ECLI:NL:CRVB:2015:3400
Centrale Raad van Beroep
- Hoger beroep
- Rechtspraak.nl
Verplichte intrekking van bijstand op basis van woonplaatsonderzoek en inlichtingenverplichting
In deze zaak gaat het om de intrekking van bijstand op grond van de Wet werk en bijstand (WWB) voor appellante, die woonachtig zou zijn in Alphen aan de Rijn in plaats van Leiden. Appellante ontving bijstand vanaf 9 januari 2013, maar na een melding van het Participatiecentrum van de gemeente Leiden is er een onderzoek ingesteld naar haar woonadres. Dit onderzoek omvatte dossieronderzoek, waarnemingen, en internetonderzoek, waaronder het bekijken van haar Facebook-pagina. De bevindingen leidden tot de conclusie dat appellante niet in Leiden woonde, maar in Alphen aan de Rijn, wat in strijd was met haar wettelijke inlichtingenverplichting. Het college van burgemeester en wethouders van Leiden heeft daarop de bijstand per 9 januari 2013 ingetrokken en de gemaakte kosten teruggevorderd.
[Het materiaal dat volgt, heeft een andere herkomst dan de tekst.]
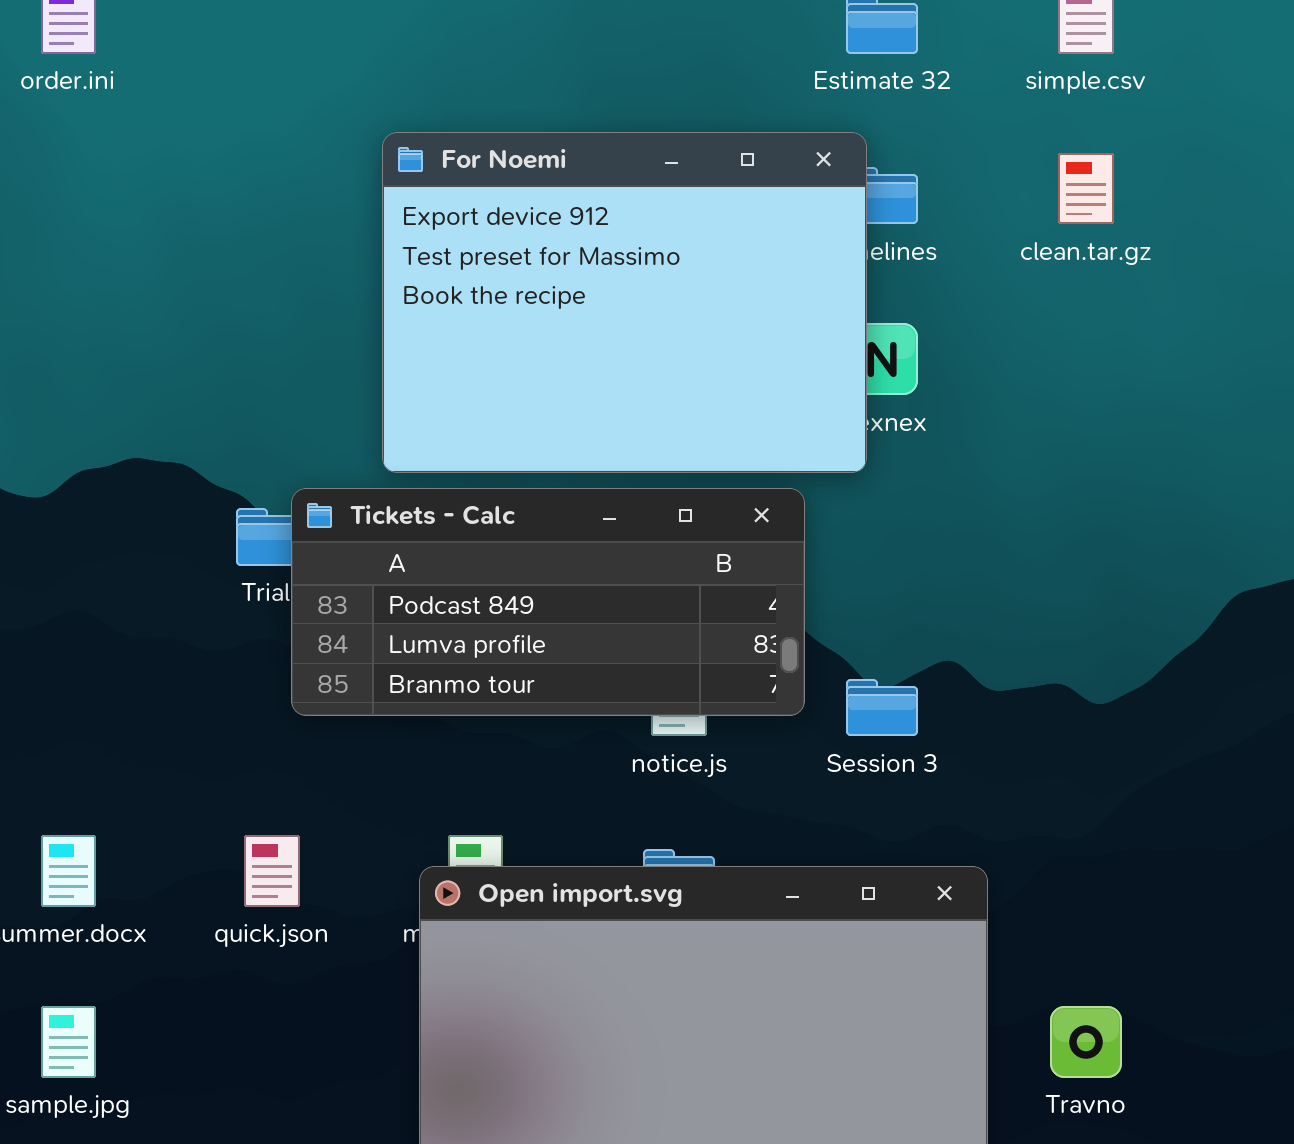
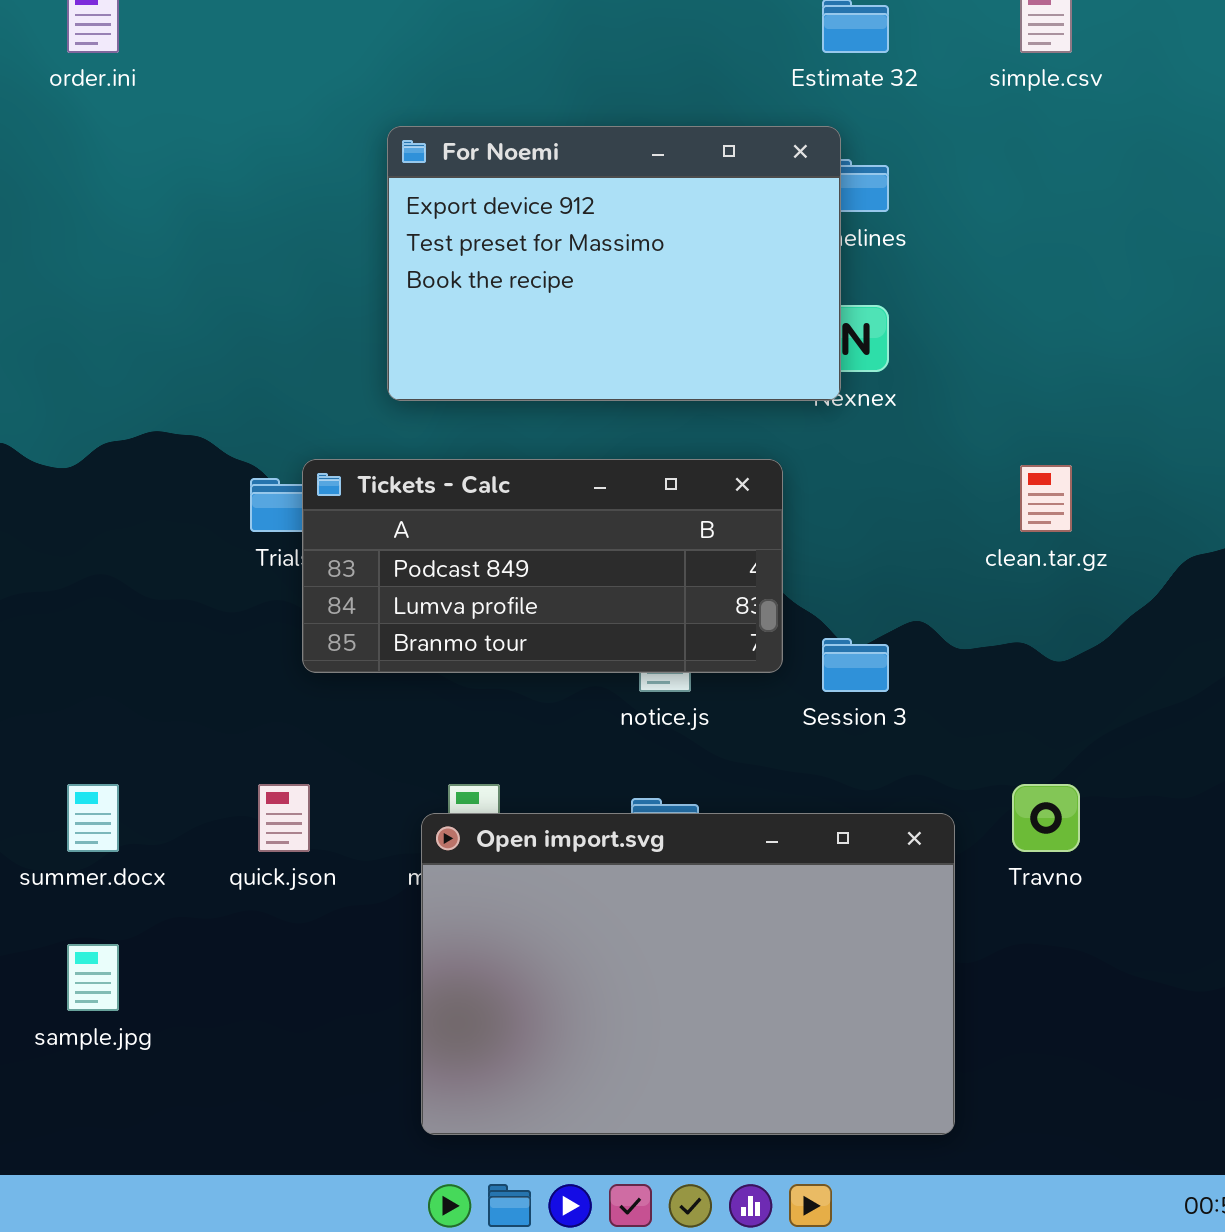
For Noemi: [382,132,867,473] -> [387,126,841,401], resized
clean.tar.gz: [1058,153,1114,224] -> [1020,465,1072,532], moved
Travno: [1050,1006,1122,1078] -> [1012,784,1080,852], moved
De rechtbank Den Haag verklaarde het beroep van appellante tegen het besluit van het college ongegrond. Appellante ging in hoger beroep, maar de Centrale Raad van Beroep bevestigde de uitspraak van de rechtbank. De Raad oordeelde dat de onderzoeksbevindingen voldoende feitelijke grondslag boden voor de conclusie dat appellante in Alphen aan de Rijn woonde. De Raad benadrukte dat het van essentieel belang is dat een bijstandsontvanger correcte informatie over zijn woonadres verstrekt, aangezien dit invloed heeft op de rechtmatigheid van de bijstandsverlening. De uitspraak bevestigt dat het college terecht de bijstand heeft ingetrokken en dat appellante geen recht had op bijstand gedurende de onderzochte periode.